═══ Provided text ═══
We create our fresh ETS table for this week, create a new process to own it, and give it away (in case we type something wrong and cause the current session of the shell to crash).

MarkovWords = ets:new(markov_word_tuples, [public, duplicate_bag]).
% 16402
Fun = fun() -> receive after infinity -> ok end end.
% #Fun<erl_eval.20.54118792>
SomeProcess = spawn(Fun).
% <0.58.0>
ets:give_away(MarkovWords, SomeProcess, []).
% true

This week, in addition to adding our word pair tuples to ETS, we will also add in our new word triple tuples to ETS in the same table.

[[ ets:insert(MarkovWords, WordPair) || WordPair <- markov_words:create_word_pairs(ToTC)]].

[[ ets:insert(MarkovWords, WordTriple) || WordTriple <- markov_words:create_word_triples(ToTC)]].

Since we have both word pairs and word triples in the same ETS table, we can see that with ets:match_object/2, we can specify a match_pattern() for only the two tuples

ets:match_object(MarkovWords, {"of", '$1'}).
% [{"of","loaves"},
%  {"of","the"},
%  {"of","France."},
%  {"of","England;"},
%  {"of","comparison"},
%  {"of","its"},
%  {"of","despair,"},
%  {"of","hope,"},
%  {"of","Darkness,"},
%  {"of","Light,"},
%  {"of","incredulity,"},
%  {"of","belief,"},
%  {"of","foolishness,"},
%  {"of","wisdom,"},
%  {"of","times,"},
%  {"of","times,"}]

or a match_pattern() that will only match the three tuples.

ets:match_object(MarkovWords, {"of", '$1', '$2'}).
═══ Given records ═══
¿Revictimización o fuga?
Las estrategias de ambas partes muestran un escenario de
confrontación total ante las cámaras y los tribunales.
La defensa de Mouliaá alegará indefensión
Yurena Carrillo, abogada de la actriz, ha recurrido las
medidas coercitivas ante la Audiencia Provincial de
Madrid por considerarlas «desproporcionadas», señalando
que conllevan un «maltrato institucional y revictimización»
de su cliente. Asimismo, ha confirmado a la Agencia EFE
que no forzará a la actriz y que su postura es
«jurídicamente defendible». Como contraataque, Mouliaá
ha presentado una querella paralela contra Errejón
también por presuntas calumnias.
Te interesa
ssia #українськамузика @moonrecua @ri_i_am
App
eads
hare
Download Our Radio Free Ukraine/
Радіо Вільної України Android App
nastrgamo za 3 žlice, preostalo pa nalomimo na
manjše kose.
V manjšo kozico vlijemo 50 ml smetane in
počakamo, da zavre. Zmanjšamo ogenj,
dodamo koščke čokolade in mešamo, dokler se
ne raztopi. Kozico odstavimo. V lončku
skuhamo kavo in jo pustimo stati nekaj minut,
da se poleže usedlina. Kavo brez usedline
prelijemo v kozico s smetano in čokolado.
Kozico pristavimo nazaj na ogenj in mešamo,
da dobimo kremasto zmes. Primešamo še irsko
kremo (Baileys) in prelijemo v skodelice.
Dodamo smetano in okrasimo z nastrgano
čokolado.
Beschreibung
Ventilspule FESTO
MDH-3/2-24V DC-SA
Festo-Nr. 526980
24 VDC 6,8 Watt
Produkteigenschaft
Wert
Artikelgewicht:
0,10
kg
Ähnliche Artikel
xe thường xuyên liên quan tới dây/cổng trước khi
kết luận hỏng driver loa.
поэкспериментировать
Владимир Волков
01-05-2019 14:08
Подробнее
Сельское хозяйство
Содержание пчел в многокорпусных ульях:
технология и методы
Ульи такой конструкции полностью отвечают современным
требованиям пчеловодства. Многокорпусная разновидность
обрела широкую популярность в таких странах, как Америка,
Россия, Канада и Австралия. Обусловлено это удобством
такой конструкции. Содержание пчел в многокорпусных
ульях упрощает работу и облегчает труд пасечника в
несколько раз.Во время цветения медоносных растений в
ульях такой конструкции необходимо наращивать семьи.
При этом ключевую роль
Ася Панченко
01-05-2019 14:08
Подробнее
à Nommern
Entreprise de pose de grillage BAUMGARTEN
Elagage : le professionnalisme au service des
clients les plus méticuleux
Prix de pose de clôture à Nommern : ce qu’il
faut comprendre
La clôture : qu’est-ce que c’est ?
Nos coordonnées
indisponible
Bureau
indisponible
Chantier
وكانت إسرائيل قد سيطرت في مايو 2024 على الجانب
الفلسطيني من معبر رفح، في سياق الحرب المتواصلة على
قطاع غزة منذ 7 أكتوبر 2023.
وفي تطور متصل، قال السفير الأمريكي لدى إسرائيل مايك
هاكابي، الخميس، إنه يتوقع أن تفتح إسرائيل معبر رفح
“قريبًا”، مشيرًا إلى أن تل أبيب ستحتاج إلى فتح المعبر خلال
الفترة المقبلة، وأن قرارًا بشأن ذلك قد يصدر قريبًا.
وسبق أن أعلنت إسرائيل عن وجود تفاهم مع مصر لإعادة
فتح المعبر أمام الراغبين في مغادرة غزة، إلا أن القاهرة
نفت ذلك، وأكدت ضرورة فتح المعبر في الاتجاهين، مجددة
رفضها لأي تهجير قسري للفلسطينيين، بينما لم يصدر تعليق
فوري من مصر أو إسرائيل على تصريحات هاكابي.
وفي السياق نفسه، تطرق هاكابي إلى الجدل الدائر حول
═══
_Study questions_
**A.** According to the ETS walkthrough, why is the new table given away to a separate process?
**B.** Return the stretch of the ETS walkthrough that begins at the words "We create our" and stops after "the same table.".

_Solutions for each task_
**A.** So that if something is typed wrong and the current shell session crashes, the table survives.

**B.**
We create our fresh ETS table for this week, create a new process to own it, and give it away (in case we type something wrong and cause the current session of the shell to crash).

MarkovWords = ets:new(markov_word_tuples, [public, duplicate_bag]).
% 16402
Fun = fun() -> receive after infinity -> ok end end.
% #Fun<erl_eval.20.54118792>
SomeProcess = spawn(Fun).
% <0.58.0>
ets:give_away(MarkovWords, SomeProcess, []).
% true

This week, in addition to adding our word pair tuples to ETS, we will also add in our new word triple tuples to ETS in the same table.